Saturday, March 21, 2009

Full-Text Search using Oracle Text

This is in continuation with my previous post on Full Text Search in which I discussed about MySQL’s built-in Full Text Search engine and external Open Source Full Text Search engines as options for performing integrating full-text search features in java applications. This time I want to share information on building Full-Text Search Applications with Oracle Text.

Oracle Text:

Oracle Text is a powerful search technology built into all Oracle Database editions, including the free Express Edition (XE). The development APIs provided by Oracle Text allow software developers to easily implement full-featured content search applications.

Oracle Text is suitable for a wide variety of search-related use cases and storage structures. Application areas for Text include e-business, document and records management as well as issue tracking just to name a few. Retrievable text can reside in a structured form inside the database or in unstructured form either in a local file system or on the Web.

Oracle Text can be used to search structured and unstructured documents complementing the SQL wildcard matching. Oracle Text provides a complete SQL-based search API that consists of custom query operators, DDL syntax extensions, a set of PL/SQL procedures and database views. Text API gives the application developer full control over indexing, queries, security, presentation, and software configuration that is sometimes required. Oracle Text is also programming-language agnostic and works equally well for PHP as well as Java applications.

[Raw records]
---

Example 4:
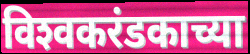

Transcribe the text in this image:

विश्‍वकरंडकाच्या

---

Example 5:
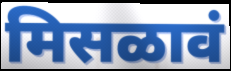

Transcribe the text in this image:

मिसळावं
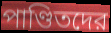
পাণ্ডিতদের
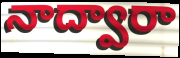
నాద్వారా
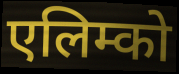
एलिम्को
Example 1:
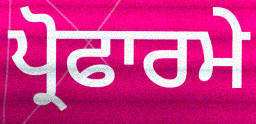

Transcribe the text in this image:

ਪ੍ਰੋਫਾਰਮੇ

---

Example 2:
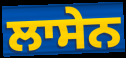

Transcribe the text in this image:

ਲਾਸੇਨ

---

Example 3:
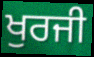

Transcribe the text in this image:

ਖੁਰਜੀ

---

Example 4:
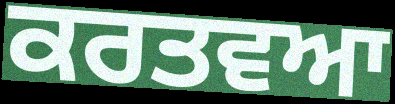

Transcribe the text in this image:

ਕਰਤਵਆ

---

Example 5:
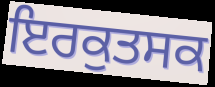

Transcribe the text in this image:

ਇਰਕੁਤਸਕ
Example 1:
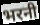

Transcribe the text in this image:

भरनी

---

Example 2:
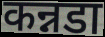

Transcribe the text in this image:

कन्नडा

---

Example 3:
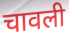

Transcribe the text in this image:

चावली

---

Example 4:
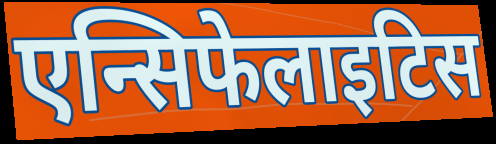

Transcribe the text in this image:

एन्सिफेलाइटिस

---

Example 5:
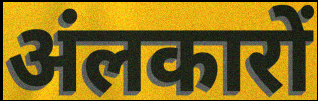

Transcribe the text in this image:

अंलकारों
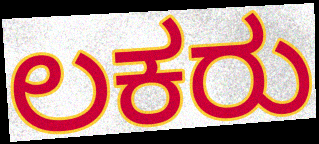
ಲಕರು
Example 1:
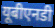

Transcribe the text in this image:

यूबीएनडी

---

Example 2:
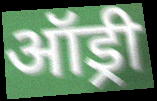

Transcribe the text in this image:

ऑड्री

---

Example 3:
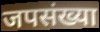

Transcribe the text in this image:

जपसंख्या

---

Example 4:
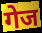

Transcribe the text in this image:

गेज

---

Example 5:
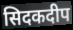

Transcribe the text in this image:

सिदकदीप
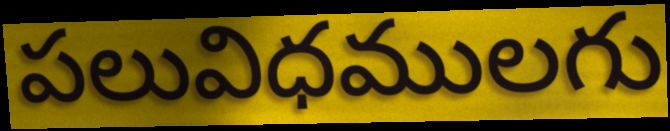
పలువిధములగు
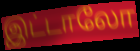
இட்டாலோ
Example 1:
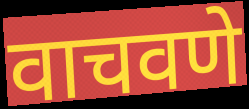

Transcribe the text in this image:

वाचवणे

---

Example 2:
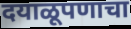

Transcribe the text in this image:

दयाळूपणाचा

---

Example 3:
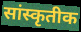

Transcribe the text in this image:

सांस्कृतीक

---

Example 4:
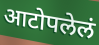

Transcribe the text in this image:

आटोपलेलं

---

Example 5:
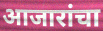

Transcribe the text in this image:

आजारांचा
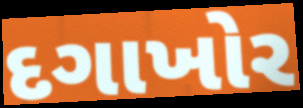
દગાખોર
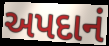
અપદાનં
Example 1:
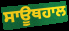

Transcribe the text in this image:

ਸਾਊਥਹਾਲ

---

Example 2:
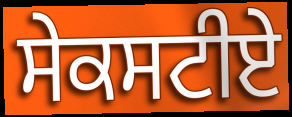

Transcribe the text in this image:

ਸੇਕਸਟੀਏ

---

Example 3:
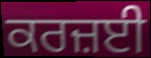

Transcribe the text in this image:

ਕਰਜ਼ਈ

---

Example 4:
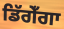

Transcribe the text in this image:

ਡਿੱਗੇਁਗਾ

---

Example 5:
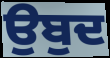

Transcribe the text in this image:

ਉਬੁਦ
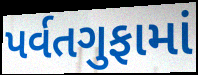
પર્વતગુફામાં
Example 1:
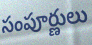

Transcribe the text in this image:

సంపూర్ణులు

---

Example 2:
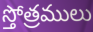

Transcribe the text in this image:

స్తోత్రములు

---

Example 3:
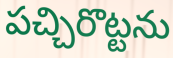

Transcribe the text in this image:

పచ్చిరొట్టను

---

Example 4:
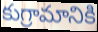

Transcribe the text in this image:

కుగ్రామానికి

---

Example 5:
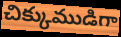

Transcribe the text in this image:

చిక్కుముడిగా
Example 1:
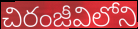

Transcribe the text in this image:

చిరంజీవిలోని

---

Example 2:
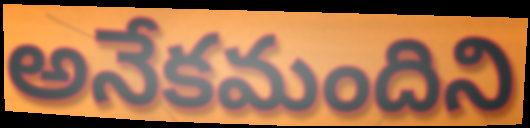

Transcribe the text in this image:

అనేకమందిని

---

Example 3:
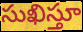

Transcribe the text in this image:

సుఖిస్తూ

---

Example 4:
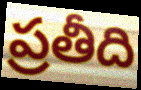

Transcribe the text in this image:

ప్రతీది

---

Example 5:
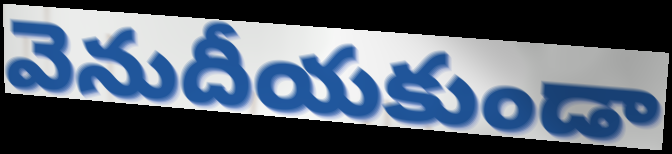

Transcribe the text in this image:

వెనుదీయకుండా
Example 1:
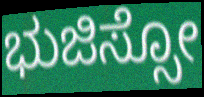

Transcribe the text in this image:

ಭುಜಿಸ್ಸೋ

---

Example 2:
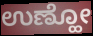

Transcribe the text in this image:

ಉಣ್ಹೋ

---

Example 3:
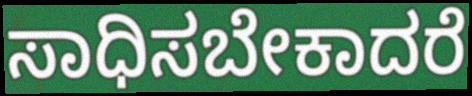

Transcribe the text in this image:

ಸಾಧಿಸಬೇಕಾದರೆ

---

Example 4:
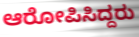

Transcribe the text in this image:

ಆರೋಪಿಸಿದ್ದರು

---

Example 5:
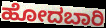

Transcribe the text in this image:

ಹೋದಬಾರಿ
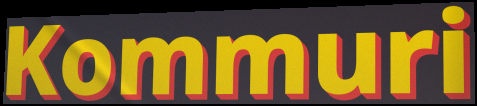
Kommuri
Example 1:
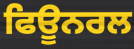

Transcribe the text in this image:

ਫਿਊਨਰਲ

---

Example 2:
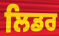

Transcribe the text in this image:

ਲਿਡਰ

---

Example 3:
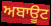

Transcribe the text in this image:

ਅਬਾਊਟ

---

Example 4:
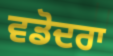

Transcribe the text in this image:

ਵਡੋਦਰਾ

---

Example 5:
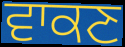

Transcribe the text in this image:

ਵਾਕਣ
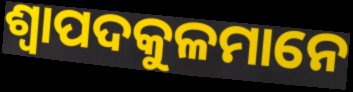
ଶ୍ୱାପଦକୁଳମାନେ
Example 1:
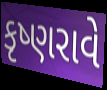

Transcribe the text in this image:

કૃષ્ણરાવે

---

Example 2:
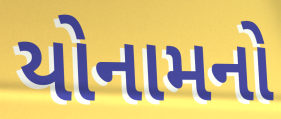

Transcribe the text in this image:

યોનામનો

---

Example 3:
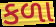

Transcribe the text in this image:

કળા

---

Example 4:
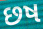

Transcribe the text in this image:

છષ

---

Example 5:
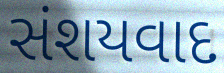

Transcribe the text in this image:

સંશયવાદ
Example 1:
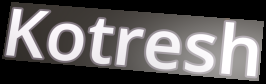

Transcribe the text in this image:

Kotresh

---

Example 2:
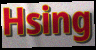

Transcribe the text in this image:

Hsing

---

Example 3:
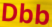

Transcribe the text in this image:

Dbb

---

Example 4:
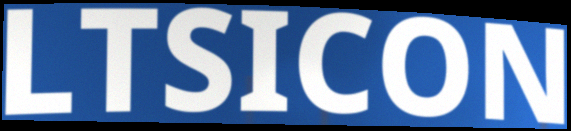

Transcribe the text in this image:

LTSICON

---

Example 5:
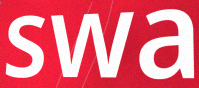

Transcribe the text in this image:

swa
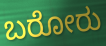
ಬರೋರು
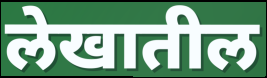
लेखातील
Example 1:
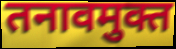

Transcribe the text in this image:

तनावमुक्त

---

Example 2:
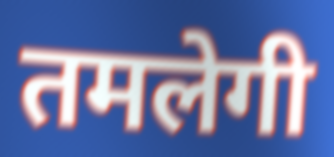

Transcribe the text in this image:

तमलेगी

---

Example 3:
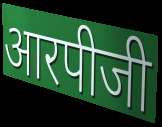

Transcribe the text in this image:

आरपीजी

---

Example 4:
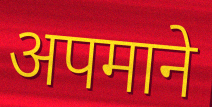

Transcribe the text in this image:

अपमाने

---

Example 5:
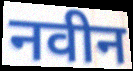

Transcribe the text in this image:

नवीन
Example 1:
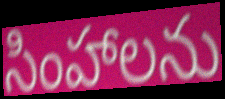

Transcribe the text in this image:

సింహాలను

==

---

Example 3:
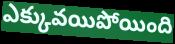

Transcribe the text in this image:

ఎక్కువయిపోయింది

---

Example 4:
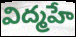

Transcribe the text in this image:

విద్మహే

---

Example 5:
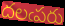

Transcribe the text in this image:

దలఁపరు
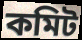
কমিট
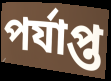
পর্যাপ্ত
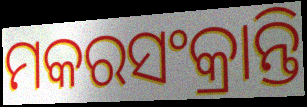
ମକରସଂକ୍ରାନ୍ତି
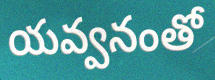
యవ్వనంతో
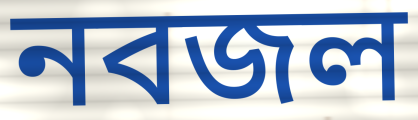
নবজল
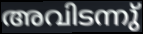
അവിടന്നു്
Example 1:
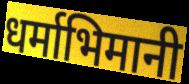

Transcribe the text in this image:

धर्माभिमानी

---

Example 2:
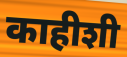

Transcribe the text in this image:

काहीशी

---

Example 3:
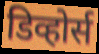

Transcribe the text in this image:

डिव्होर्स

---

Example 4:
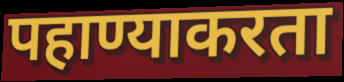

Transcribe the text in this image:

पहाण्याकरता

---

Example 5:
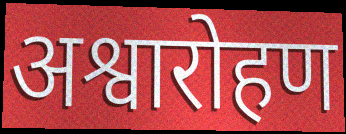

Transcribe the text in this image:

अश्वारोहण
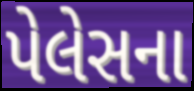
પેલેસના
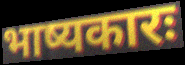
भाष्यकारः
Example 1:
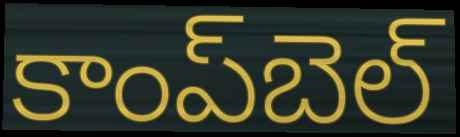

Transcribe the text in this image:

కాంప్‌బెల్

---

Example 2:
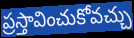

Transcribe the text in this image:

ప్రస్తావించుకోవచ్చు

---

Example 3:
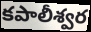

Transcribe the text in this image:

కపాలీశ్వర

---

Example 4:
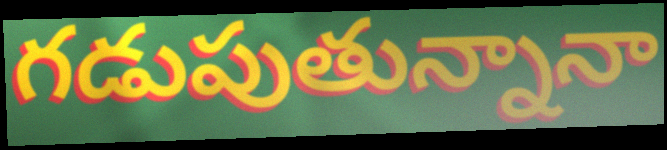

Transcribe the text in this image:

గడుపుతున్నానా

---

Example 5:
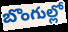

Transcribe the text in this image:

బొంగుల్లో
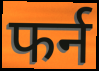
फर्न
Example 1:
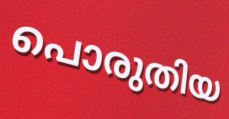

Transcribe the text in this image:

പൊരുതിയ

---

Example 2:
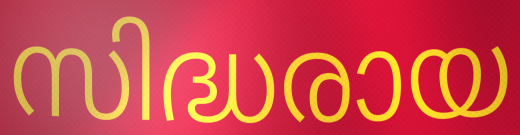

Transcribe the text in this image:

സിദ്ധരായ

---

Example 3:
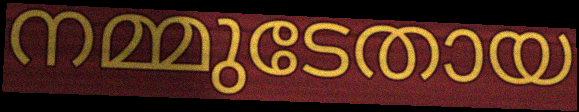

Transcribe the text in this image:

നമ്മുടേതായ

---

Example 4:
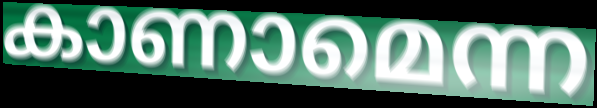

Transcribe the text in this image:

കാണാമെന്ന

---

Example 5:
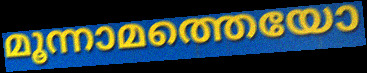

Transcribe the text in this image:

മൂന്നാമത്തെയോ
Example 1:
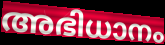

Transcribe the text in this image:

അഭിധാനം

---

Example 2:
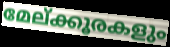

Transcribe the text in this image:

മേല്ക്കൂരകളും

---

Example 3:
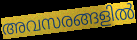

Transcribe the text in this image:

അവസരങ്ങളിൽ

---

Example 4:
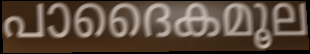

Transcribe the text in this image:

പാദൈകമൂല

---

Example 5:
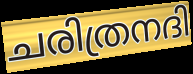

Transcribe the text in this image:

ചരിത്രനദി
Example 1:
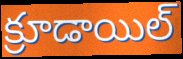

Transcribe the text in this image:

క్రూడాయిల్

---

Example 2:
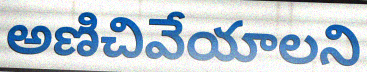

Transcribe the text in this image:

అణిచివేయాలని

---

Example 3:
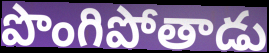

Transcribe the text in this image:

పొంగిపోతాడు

> **Problems and tasks**:
**A.** Rewrite the passage of the Oracle Text post from "Oracle Text is suitable" to "on the Web.", replacing "issue tracking" with "bug tracking".
**B.** Answer these questions about the Oracle Text post:
(i) Which free edition of Oracle Database includes Oracle Text?
(ii) What four things make up the SQL-based search API that Oracle Text provides?
(iii) Which two programming languages does the post say Oracle Text works equally well for?
**C.** Continue the post on Oracle Text from its last sentence.
The records have no connection to the text.

> **The responses**:
**A.**
Oracle Text is suitable for a wide variety of search-related use cases and storage structures. Application areas for Text include e-business, document and records management as well as bug tracking just to name a few. Retrievable text can reside in a structured form inside the database or in unstructured form either in a local file system or on the Web.

**B.**
(i) The Express Edition (XE).
(ii) Custom query operators, DDL syntax extensions, a set of PL/SQL procedures, and database views.
(iii) PHP and Java.

**C.**
Setting Up Oracle Text:

Oracle Text is installed with an Oracle Database XE installation by default. With other database editions, you need to install the Oracle Text feature yourself. Once the feature is present, you only need to create a normal database user and grant the CTXAPP role to the user. This will allow the user to execute certain index management procedures:

Indexing Process and Searching

Oracle Text indexes retrievable data items before users are able to find content with search. This is a common approach used to ensure adequate search performance. The Oracle Text indexing process is modeled after a pipeline, where data items retrieved from a data store pass through a series of transformations before their keywords are added to the index. The indexing process is split into multiple phases, where each phase is handled by a separate entity and configurable by the application developer.

Oracle Text has different index types that are suitable for different purposes. For full-text search with large documents, the CONTEXT index is the appropriate index type. The indexing process includes the following phases:

  1. Data Retrieval: Data is simply fetched from a data store, for example, a Web page, database large object, or local file system, and passed as a stream of data to the next phase.
  2. Filtering: The filters are responsible for converting data in different file formats to plain text. The other components in the indexing pipeline only process plain text data and don't know about file formats such as Microsoft Word or Excel.
  3. Sectioning: The sectioner adds metadata about the structure of the original data item.
  4. Lexing: A stream of characters is split into words based on the language of the item.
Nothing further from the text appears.